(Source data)
------------------------------------------------

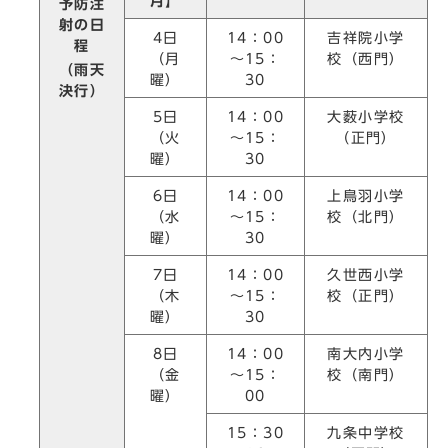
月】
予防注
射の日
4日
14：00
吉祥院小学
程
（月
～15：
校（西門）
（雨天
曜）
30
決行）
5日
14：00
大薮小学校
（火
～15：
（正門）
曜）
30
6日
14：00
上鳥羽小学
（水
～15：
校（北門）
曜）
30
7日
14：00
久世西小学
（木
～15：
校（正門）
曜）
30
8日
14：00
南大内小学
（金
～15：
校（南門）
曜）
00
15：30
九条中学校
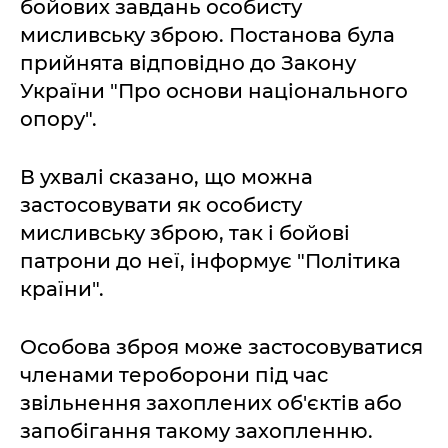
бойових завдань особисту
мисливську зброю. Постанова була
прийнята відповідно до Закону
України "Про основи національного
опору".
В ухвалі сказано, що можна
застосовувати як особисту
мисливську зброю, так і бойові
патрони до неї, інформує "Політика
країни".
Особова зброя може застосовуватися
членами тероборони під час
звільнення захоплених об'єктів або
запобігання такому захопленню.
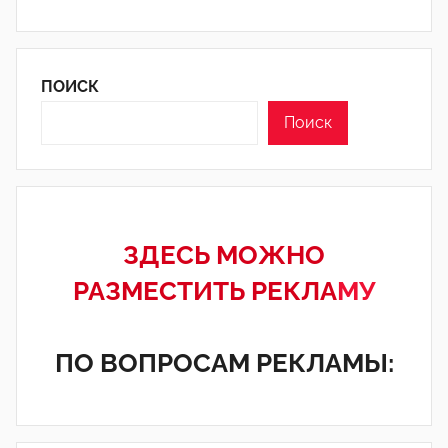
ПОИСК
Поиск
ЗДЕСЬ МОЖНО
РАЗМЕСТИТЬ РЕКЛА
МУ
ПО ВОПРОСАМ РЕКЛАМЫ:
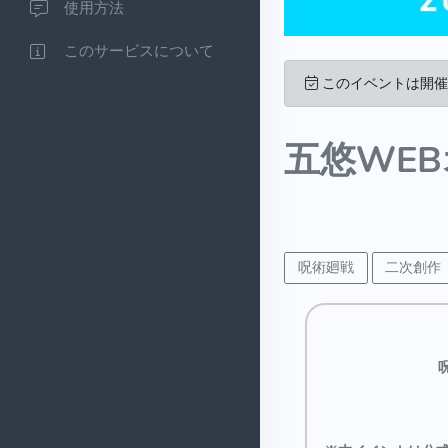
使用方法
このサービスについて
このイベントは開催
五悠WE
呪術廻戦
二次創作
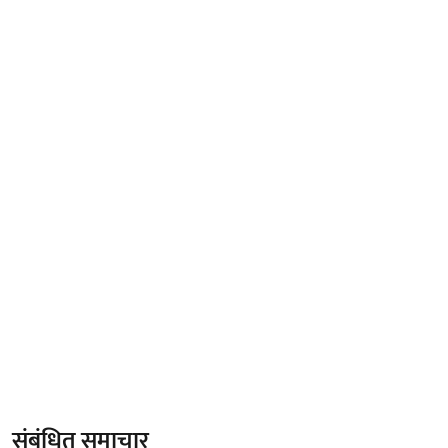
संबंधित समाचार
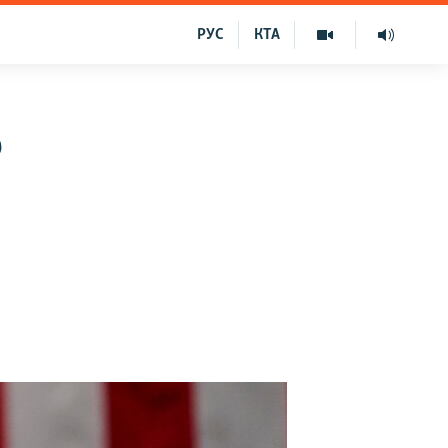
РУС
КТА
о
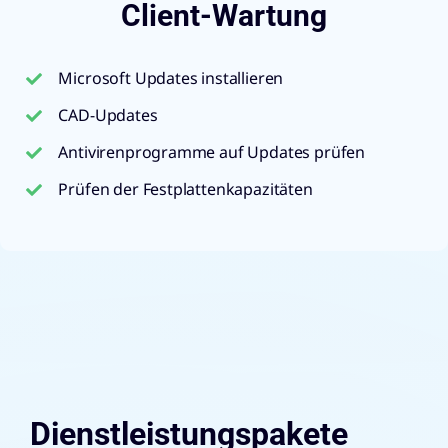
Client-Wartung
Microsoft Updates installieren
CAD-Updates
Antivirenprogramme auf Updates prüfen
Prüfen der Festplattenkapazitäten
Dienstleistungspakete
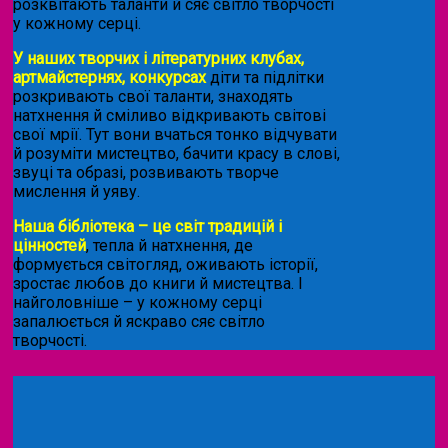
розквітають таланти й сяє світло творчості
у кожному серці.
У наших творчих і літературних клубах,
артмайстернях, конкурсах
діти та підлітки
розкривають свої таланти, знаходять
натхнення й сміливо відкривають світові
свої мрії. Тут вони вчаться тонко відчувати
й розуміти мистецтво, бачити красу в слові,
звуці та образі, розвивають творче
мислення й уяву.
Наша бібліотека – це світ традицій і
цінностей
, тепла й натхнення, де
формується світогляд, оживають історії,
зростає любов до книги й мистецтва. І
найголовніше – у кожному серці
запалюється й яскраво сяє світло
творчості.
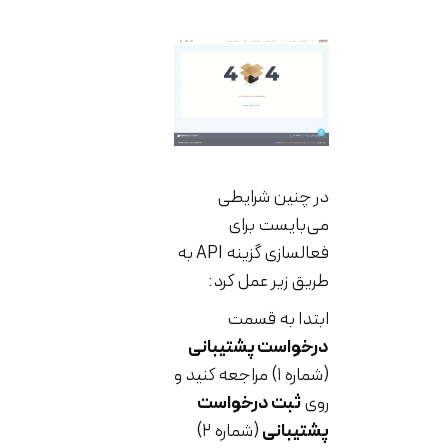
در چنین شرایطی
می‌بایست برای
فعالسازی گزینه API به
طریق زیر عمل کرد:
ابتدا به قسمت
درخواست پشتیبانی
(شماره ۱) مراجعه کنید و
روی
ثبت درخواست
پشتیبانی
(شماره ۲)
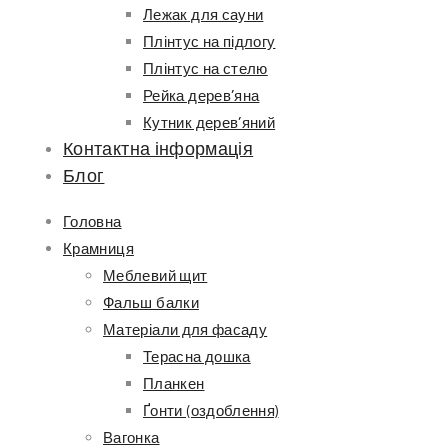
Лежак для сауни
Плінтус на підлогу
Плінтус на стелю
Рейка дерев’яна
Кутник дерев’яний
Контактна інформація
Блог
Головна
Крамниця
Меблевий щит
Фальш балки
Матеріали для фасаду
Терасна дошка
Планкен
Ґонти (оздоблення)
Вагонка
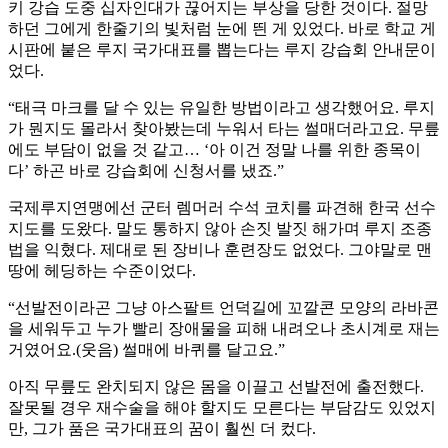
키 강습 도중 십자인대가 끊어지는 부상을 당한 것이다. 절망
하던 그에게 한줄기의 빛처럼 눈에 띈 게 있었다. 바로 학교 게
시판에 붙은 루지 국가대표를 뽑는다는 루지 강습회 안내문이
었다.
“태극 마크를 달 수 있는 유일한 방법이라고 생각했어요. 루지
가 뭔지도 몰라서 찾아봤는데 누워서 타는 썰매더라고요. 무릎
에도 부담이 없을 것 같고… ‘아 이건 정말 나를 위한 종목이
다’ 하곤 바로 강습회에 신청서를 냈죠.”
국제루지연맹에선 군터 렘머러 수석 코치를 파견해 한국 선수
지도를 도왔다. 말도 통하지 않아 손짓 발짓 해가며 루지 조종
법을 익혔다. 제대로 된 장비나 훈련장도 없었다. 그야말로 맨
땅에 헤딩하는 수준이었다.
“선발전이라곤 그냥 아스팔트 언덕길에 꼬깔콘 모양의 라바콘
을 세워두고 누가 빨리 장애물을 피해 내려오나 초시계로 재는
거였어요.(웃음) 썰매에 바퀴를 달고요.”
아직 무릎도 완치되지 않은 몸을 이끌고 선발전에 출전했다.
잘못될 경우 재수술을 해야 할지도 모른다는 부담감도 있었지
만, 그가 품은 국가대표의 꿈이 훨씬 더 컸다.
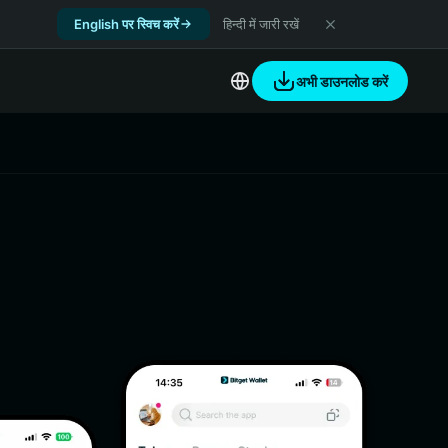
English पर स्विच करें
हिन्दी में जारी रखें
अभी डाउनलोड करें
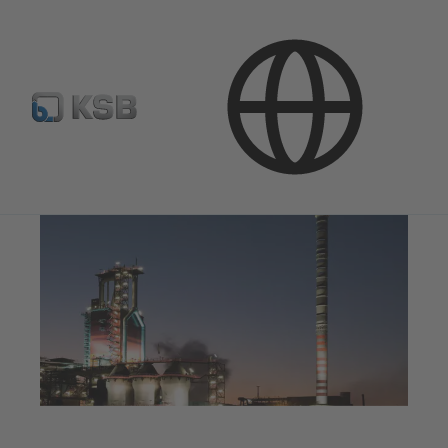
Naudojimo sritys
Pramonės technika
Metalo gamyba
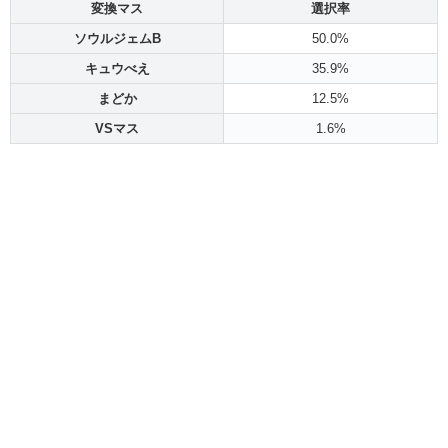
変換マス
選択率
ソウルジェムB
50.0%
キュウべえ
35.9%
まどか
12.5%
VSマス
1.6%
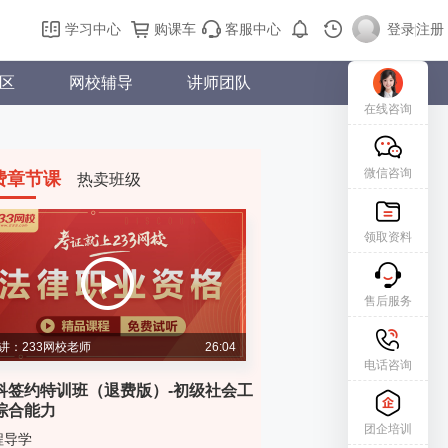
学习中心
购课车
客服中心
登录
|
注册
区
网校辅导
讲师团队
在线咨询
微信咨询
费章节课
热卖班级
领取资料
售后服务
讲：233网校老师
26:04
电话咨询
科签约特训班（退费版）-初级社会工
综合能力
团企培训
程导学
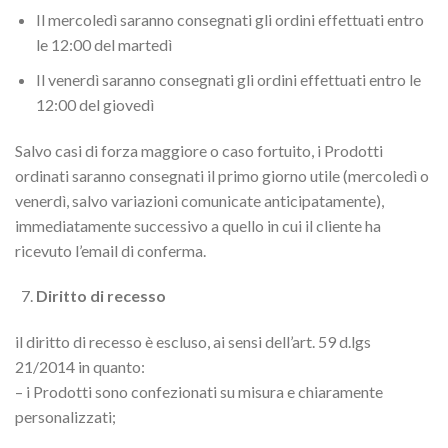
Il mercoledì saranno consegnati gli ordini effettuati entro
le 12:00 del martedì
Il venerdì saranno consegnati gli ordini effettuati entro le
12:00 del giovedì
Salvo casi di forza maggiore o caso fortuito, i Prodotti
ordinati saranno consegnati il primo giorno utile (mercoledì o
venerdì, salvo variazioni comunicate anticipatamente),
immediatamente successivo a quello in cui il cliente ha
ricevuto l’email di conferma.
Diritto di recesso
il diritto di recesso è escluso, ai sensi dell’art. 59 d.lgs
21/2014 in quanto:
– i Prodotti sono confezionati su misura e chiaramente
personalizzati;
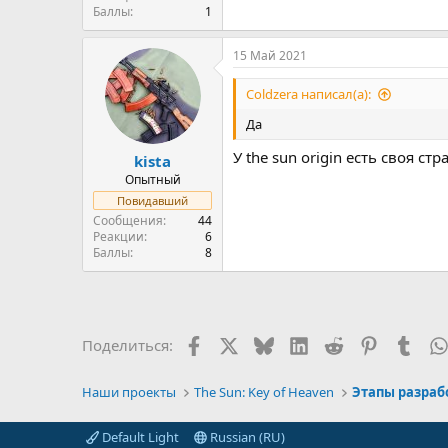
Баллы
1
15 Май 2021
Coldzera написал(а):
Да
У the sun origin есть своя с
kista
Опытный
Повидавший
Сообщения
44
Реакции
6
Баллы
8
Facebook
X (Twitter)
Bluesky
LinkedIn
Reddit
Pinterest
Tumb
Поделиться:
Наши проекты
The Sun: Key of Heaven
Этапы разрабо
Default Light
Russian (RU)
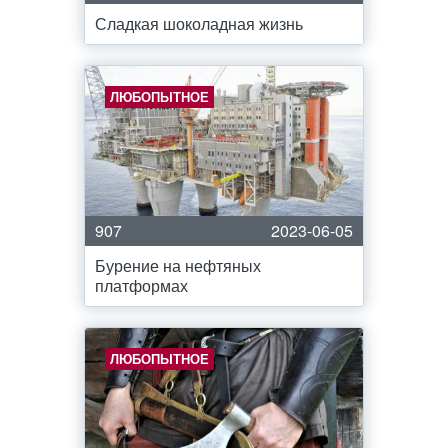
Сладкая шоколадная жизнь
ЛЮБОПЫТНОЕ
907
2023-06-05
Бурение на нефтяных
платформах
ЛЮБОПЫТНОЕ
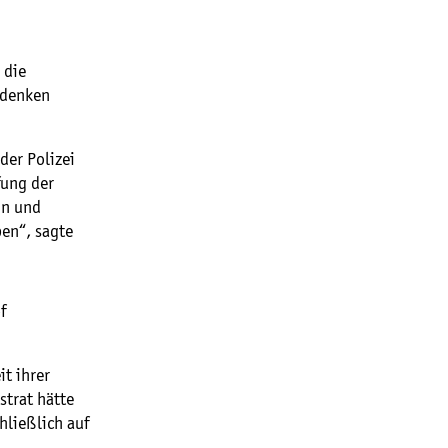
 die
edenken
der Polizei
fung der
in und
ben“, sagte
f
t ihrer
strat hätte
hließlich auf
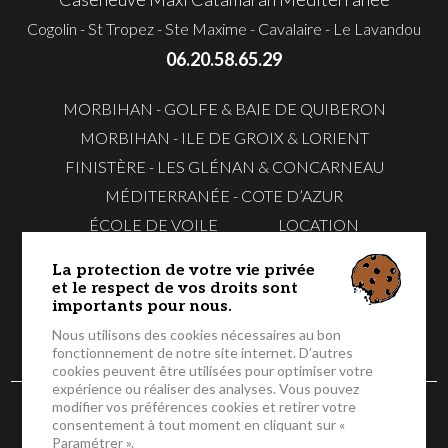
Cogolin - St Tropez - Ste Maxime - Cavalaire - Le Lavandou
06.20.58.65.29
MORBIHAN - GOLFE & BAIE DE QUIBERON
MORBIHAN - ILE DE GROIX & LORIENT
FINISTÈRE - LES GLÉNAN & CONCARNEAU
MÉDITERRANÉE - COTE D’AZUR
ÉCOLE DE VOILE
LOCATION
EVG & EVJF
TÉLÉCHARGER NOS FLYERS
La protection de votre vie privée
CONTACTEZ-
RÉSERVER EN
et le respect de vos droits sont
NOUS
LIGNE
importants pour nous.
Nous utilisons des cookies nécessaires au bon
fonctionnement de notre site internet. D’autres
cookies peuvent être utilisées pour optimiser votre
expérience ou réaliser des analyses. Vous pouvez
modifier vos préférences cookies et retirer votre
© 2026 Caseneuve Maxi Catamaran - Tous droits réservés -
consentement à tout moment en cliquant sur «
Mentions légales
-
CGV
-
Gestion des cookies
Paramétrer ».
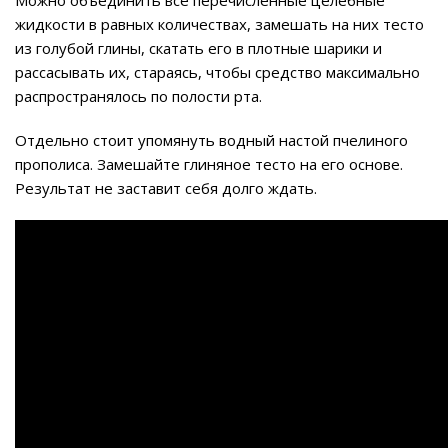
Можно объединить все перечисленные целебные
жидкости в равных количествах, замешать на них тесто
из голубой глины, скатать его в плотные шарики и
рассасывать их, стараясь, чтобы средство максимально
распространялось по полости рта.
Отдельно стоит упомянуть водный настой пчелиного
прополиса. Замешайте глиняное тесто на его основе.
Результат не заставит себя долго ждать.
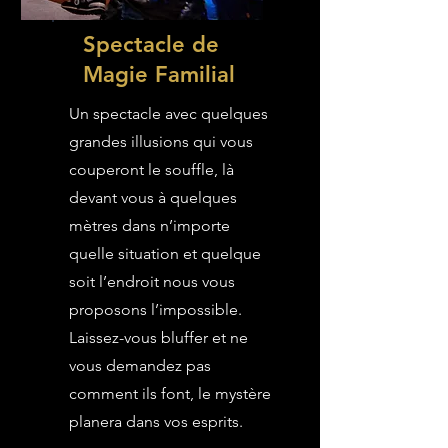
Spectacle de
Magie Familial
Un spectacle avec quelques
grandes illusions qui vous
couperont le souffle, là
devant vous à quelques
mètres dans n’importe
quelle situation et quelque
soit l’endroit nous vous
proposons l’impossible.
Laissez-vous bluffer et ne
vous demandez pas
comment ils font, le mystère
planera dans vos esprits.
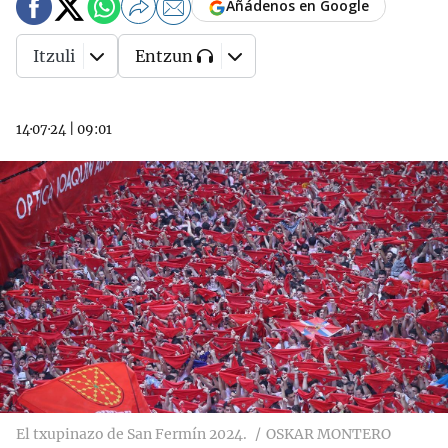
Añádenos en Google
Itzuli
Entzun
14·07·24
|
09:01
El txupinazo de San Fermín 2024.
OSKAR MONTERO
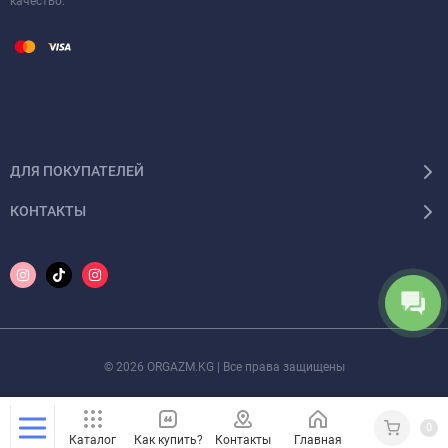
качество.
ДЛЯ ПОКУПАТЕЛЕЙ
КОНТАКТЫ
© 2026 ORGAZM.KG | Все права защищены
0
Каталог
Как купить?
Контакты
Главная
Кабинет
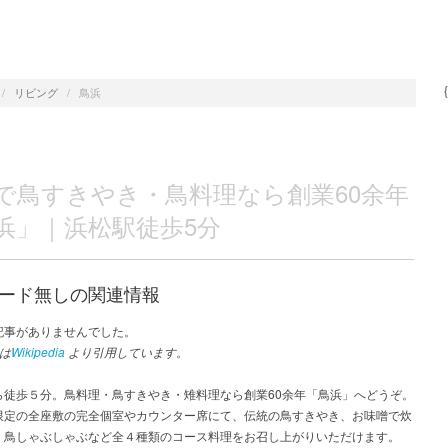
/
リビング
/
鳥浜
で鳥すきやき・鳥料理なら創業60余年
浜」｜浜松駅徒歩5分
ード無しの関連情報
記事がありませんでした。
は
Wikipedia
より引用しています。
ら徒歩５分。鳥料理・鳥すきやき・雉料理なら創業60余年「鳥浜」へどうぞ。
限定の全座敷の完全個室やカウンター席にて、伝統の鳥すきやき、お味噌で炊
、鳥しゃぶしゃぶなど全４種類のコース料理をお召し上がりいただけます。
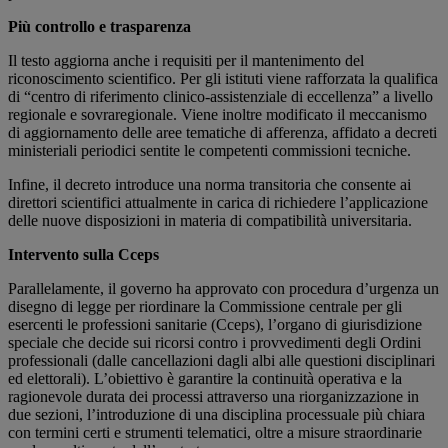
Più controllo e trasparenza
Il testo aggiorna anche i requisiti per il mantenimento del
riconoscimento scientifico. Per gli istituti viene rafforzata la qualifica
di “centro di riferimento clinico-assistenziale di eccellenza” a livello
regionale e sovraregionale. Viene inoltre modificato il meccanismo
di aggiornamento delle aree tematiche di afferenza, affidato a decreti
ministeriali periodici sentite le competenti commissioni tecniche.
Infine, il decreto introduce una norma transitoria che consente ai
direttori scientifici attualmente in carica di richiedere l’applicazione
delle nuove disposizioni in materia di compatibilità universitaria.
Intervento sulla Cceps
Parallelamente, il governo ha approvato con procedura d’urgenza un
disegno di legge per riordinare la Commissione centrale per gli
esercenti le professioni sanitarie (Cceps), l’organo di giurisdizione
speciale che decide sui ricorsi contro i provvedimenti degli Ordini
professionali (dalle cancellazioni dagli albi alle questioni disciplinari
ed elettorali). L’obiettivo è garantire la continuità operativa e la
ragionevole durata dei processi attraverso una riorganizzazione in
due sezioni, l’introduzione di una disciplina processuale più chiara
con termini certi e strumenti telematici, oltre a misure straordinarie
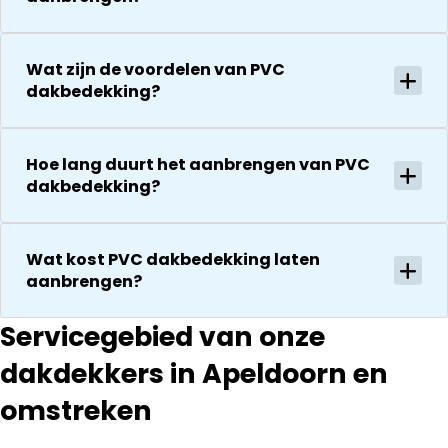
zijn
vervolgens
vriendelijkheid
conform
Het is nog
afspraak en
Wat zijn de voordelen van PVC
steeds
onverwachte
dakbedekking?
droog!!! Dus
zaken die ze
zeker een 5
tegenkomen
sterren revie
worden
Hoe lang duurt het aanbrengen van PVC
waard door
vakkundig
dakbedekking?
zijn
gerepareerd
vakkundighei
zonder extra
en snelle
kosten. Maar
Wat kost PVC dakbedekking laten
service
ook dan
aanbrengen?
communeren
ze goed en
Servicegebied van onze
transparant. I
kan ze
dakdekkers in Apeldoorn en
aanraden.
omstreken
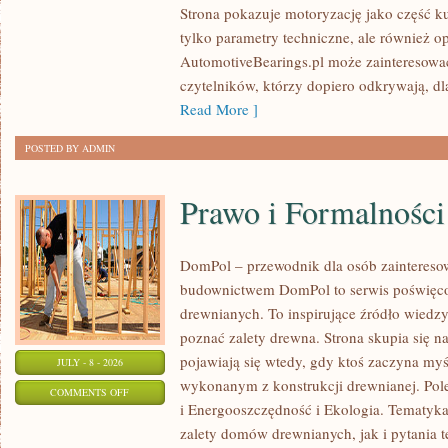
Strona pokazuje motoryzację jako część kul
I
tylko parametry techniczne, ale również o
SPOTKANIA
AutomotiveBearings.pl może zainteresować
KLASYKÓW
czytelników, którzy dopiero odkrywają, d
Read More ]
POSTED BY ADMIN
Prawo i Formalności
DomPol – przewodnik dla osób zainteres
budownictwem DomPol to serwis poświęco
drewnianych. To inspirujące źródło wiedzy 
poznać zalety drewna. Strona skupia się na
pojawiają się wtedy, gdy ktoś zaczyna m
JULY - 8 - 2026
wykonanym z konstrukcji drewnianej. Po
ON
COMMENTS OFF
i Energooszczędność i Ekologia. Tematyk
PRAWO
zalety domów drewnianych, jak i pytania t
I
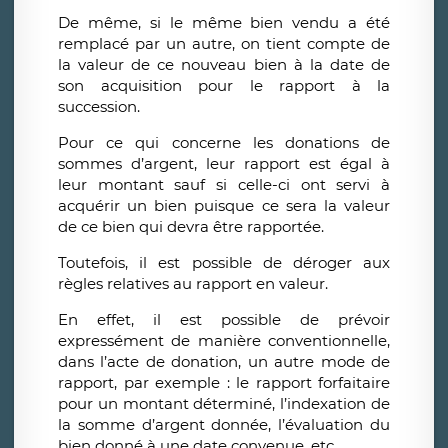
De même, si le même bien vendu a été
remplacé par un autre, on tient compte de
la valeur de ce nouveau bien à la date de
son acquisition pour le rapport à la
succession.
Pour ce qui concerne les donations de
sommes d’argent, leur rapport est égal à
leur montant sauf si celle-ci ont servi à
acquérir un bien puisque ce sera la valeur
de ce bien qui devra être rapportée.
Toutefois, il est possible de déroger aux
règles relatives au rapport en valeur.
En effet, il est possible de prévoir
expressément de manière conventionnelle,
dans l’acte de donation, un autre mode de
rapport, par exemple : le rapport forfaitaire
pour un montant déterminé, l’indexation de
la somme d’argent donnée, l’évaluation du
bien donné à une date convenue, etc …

------------------------------------------------

Directive: How many lines in the records contain the string "argent"? Reply with the count alone.

Problem solution: 2